Généralement, il est d’usage de s’inspirer de la documentation produite lors d’une demande de crédit d’impôt recherche.
Ce document se construit en quatre parties principales :
- Une présentation de la société (historique, organigramme, validation du caractère de PME au sens européen : chiffre d’affaires, effectifs, composition du capital social).
- Justification des éléments de calcul du CII (bulletin de salaire, contrat de travail, affectation analytique par projet, dépense de prestataires).

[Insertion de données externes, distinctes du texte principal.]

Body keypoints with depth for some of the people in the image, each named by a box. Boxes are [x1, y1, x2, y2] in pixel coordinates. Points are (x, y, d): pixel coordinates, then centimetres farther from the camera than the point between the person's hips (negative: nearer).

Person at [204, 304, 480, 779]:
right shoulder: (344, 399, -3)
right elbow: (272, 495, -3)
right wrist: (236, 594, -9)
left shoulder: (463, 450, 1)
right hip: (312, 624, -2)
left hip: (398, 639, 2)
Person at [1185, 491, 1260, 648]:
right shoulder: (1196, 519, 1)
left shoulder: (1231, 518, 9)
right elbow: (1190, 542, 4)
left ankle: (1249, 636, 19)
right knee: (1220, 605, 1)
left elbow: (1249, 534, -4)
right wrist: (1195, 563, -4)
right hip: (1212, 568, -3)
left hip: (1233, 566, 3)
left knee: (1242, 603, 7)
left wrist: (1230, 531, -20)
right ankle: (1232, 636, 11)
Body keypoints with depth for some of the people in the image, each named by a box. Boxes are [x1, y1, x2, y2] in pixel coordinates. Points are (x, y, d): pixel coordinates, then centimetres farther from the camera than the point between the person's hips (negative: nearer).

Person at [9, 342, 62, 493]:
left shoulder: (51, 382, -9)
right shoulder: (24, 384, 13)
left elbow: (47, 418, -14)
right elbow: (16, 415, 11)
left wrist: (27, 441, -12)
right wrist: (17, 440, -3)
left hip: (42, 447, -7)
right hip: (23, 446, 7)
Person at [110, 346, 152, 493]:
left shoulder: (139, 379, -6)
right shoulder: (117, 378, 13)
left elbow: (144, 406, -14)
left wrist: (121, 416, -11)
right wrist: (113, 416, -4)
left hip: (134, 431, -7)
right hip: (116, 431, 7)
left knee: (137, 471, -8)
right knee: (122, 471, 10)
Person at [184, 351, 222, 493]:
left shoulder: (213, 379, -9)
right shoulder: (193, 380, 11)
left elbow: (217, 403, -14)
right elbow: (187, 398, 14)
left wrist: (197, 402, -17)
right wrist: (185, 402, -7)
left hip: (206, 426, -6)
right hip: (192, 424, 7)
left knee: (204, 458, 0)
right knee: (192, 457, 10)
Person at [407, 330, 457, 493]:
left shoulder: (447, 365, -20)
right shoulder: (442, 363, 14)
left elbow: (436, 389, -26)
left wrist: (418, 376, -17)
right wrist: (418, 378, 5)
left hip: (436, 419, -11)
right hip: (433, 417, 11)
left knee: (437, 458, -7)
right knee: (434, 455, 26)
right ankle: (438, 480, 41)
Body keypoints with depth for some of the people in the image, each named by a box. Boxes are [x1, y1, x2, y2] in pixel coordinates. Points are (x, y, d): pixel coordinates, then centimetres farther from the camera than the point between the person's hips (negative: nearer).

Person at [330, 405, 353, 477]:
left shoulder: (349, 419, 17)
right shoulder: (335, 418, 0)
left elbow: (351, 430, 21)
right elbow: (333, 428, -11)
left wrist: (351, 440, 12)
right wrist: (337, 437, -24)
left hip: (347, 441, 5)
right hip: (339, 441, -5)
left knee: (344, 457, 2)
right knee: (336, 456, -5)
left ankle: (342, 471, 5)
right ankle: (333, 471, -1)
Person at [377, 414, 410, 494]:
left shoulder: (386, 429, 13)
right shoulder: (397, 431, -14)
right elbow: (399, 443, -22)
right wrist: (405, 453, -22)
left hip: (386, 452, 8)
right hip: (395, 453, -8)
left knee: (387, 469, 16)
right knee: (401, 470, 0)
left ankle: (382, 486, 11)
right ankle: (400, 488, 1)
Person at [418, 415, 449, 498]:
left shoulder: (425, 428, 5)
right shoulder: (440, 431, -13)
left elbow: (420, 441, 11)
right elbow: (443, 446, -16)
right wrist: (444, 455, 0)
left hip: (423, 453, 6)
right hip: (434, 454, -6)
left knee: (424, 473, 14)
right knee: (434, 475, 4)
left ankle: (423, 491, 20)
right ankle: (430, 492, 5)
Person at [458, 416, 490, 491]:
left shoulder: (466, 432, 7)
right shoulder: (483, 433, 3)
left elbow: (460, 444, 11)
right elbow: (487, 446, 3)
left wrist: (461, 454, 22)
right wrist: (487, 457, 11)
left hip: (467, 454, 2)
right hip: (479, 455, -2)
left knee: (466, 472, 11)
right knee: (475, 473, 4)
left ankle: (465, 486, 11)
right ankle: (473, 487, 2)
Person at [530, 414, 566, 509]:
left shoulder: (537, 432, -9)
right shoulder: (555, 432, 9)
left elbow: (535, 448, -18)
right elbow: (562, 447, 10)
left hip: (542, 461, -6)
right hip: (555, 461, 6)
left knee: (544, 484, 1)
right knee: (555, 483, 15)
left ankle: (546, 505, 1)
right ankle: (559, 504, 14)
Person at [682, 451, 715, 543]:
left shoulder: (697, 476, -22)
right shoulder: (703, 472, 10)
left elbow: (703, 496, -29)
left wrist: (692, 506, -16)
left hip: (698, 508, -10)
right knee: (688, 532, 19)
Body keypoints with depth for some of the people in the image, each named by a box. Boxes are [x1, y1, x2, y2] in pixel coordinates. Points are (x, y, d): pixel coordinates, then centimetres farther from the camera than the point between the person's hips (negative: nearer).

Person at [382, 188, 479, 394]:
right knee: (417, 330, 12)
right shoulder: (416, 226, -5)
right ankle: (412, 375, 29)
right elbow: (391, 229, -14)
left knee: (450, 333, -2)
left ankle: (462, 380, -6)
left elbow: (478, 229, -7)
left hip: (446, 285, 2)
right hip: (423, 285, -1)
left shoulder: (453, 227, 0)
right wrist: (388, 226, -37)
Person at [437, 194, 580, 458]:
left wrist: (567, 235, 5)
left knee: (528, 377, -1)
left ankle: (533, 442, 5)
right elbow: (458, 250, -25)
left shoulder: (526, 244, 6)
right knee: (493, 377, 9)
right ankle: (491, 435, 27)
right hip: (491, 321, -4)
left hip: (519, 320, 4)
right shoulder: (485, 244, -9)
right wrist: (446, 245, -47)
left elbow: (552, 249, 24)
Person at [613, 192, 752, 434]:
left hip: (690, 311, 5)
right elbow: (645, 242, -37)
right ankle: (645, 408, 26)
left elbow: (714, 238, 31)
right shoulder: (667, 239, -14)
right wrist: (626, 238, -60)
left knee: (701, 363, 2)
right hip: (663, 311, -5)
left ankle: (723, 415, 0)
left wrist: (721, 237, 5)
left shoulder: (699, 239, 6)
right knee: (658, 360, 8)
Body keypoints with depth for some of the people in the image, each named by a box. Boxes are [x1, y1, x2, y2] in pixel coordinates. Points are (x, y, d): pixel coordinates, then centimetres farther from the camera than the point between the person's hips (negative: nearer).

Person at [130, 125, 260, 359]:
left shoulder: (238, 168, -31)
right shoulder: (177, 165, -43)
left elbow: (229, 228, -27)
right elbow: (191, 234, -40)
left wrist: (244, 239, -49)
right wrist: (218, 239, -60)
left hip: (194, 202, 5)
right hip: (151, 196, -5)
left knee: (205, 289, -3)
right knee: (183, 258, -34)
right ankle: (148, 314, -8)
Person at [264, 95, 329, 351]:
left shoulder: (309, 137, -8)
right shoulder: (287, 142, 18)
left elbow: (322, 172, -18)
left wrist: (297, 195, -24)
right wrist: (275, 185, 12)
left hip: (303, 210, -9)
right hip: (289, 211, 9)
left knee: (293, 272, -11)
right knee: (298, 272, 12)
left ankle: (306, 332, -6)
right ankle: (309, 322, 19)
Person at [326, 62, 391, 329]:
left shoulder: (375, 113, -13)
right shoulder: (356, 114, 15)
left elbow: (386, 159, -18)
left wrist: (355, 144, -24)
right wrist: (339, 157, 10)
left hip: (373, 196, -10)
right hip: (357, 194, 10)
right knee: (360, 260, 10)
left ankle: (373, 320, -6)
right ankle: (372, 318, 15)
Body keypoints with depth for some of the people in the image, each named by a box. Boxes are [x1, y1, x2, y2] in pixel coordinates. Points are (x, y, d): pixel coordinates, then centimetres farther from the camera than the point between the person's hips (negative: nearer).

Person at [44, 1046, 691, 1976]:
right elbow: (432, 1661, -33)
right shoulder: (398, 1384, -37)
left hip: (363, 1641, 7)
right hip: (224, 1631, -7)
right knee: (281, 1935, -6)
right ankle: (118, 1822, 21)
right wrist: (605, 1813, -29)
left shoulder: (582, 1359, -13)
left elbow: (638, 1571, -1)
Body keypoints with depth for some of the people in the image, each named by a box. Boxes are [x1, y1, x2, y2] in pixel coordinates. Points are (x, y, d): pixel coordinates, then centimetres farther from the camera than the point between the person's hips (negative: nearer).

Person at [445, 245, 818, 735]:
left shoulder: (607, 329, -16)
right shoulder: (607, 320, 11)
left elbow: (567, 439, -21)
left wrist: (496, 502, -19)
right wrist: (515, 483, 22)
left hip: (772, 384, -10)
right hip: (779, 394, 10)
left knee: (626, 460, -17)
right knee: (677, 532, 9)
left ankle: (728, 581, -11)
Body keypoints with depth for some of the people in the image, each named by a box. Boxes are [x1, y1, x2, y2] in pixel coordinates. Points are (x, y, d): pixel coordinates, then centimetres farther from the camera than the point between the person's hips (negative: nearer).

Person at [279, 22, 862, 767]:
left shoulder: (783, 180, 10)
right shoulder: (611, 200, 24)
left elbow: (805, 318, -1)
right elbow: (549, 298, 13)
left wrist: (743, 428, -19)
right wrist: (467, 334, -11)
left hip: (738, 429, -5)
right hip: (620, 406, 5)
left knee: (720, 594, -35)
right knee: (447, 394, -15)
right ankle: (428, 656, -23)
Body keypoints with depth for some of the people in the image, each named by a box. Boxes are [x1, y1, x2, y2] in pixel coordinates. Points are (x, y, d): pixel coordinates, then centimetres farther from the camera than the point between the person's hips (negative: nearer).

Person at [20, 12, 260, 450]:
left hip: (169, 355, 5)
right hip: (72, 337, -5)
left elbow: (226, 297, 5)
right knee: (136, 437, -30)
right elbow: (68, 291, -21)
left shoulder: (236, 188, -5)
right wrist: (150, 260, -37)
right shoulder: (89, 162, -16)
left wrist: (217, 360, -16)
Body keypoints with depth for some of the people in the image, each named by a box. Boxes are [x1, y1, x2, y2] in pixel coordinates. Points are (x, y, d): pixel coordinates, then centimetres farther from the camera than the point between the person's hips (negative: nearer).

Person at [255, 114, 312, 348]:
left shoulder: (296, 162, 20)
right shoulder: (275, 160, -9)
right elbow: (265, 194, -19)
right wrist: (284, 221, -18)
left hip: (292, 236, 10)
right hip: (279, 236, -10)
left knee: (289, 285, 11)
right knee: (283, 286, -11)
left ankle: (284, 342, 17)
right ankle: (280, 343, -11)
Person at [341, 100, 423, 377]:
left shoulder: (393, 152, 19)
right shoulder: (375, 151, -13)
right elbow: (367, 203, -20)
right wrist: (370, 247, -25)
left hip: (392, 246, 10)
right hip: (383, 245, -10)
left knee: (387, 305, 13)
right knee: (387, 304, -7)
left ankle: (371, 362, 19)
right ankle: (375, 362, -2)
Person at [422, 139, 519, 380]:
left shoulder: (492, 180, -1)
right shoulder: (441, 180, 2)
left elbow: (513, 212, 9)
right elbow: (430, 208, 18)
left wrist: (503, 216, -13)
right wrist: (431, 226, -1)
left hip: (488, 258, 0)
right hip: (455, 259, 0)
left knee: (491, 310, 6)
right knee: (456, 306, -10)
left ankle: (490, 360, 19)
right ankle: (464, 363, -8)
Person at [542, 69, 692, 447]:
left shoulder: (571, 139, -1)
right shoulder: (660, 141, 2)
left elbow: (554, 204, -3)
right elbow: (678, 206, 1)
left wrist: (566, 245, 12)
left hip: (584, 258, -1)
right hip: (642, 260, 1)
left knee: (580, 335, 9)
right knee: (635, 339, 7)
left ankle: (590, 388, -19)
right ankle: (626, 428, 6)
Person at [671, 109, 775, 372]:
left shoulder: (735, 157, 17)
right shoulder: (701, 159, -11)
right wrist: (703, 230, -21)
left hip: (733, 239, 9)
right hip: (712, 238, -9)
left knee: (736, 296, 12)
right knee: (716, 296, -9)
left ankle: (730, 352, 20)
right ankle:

- La présentation de l’opération dans sa globalité et la justification de son caractère éligibles : le respect du critère d’innovation, la contribution scientifique/technique/technologique, les ressources humaines affectés pour mener à bien le projet, les partenariats, etc…)
- Une annexe avec les documents mentionnés dans le corp du document.
En pratique, les documents fiscaux à renseigner pour le CII
Au même titre que son grand frère, l’Administration fiscale demande les documents suivants :
- Le CERFA 2572 : à transmettre au format EDI-TDFC ou EFI depuis l’espace impot.gouv ;
- Le CERFA 2069-RCI à transmettre en même temps que la liasse fiscale au format EDI-TDFC ;
- Le CERFA 2069-A-SD, paragraphe IV : à transmettre en même temps que la liasse fiscale au format EDI-TDFC.
Notre conseil : en concertation avec votre expert-comptable, nous vous conseillons de créer un espace professionnel impot.gouv au nom de votre société et nommer votre cabinet comme délégataire pour faciliter le renseignement des opérations.
Les différentes étapes d’accompagnement en matière de CII sont :
- Création du compte impot.gouv pour effectuer le suivi des différentes déclarations.
- Préparation des calculs prévisionnels du montant du crédit d’impôt innovation et du suivi budgétaire.
- Préparation de la documentation pour valider auprès de l’Administration fiscale, l’éligibilité de la dépense.
- Préparation des CERFA à destination de votre expert-comptable
- Suivi de la demande de remboursement et échange(s) avec l’Administration fiscale.